*Activity*
Working from the records below, repeat exactly the lines starting at the line that contains "- [ ] Implement formatting" and ending at the line that contains "- [ ] Add email array column", inclusive.

Source texts of formatted documents:
"""
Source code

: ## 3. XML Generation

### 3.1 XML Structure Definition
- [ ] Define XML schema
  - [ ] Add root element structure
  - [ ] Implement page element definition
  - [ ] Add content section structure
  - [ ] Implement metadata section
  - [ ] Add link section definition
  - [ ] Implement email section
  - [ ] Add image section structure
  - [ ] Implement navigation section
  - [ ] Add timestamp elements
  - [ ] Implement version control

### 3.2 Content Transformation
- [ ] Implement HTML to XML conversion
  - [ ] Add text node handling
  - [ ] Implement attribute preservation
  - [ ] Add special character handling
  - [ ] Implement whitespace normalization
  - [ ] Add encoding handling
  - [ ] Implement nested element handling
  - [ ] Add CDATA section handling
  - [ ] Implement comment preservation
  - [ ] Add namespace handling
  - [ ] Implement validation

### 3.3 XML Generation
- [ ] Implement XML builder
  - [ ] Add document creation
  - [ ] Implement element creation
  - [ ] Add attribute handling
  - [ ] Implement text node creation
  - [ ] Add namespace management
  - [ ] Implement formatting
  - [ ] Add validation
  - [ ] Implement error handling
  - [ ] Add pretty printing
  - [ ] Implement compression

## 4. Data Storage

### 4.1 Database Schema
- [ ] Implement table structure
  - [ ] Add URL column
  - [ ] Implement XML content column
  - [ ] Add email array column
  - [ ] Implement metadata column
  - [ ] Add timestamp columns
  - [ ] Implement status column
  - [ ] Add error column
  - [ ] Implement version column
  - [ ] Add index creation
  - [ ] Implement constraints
"""
*Result of the task*
  - [ ] Implement formatting
  - [ ] Add validation
  - [ ] Implement error handling
  - [ ] Add pretty printing
  - [ ] Implement compression

## 4. Data Storage

### 4.1 Database Schema
- [ ] Implement table structure
  - [ ] Add URL column
  - [ ] Implement XML content column
  - [ ] Add email array column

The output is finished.